Planned enrollment was 150 patients. ORR and associated two-sided exact 95% CI19 were estimated for all patients treated (all-treated population). With a sample size of 150 patients and an assumed ORR of 30%, the exact 95% CI was estimated to range between 23% and 38%. CBR and disease stabilization were also summarized. Time-to-event end points were summarized using the Kaplan-Meier method in the all-treated population. Median and estimated 95% CIs were constructed using the methods of Brookmeyer and Crowley20; duration of follow-up was estimated by the reverse Kaplan-Meier methods of Schemper and Smith.21 See the Data Supplement for patient censoring and handling of missing data.

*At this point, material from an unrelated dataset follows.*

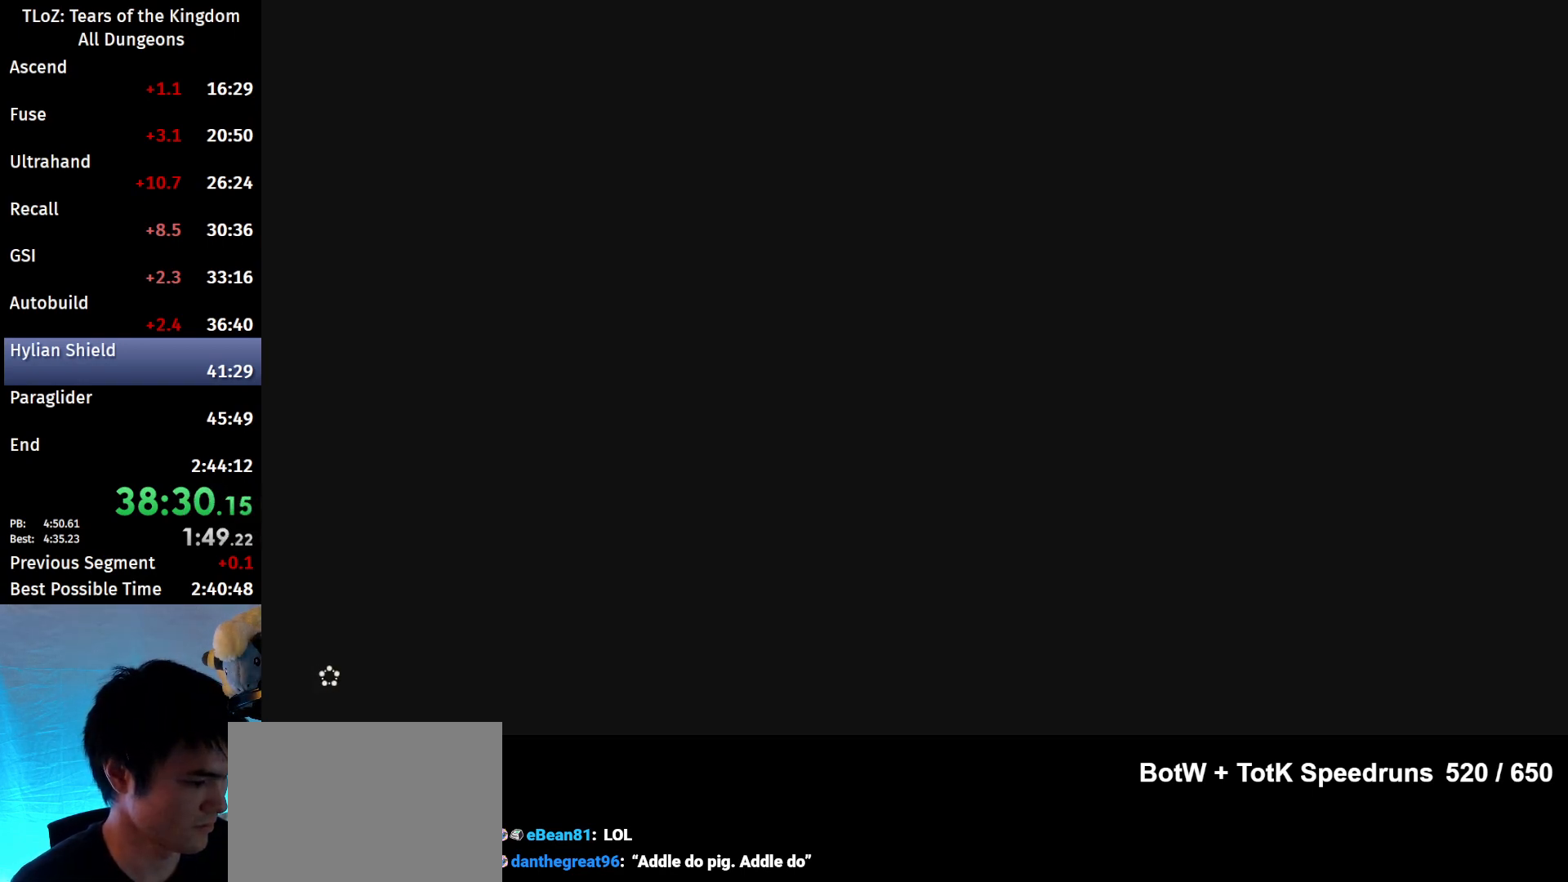
{"buttons": [], "left_stick": "center", "right_stick": "center", "events": [[33, "X", "up"], [133, "X", "down"], [233, "X", "up"], [300, "X", "down"], [367, "X", "up"], [433, "X", "down"], [500, "X", "up"]]}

A preplanned subgroup analysis was performed in patients with triple-class–refractory MM (refractory to or intolerant of at least one immunomodulatory drug, at least one proteasome inhibitor, and at least one anti-CD38 monoclonal antibody). With a sample size of 150 patients, 104-120 patients with triple-class–refractory disease were expected; the primary end point was considered met if the lower bound of the 95% CI for the ORR was higher than 15%. Additional subgroup analyses, including extramedullary disease, are described in the Data Supplement. Extramedullary disease was assessed at baseline for patients with known or suspected extramedullary disease and to confirm a response achieved by M-protein or for suspected progression per IMWG uniform response criteria.18
In total, 157 patients were enrolled in the study, received at least one dose of study medication, and were included in the all-treated population. At the data cutoff date (January 14, 2020), 131 patients (83%) had discontinued treatment—the most common primary reasons for discontinuation were disease progression (n = 88; 56%) and AEs (n = 26; 17%)—and 26 patients (17%) remained on treatment (Fig 1). The median duration of treatment with melflufen plus dexamethasone was 3.8 months (range, 0.9-22.7 months). At baseline, the median age was 65 years, patients had received a median of five prior lines of therapy, 154 patients (98%) had disease that was refractory to the last line of therapy received, 119 (76%) had triple-class–refractory disease, and 92 (59%) had MM that was refractory to prior alkylator therapy (Table 1). Overall, 59 patients (38%) had high-risk cytogenetics, 39 (25%) had International Staging System stage III disease, and 55 (35%) had extramedullary disease.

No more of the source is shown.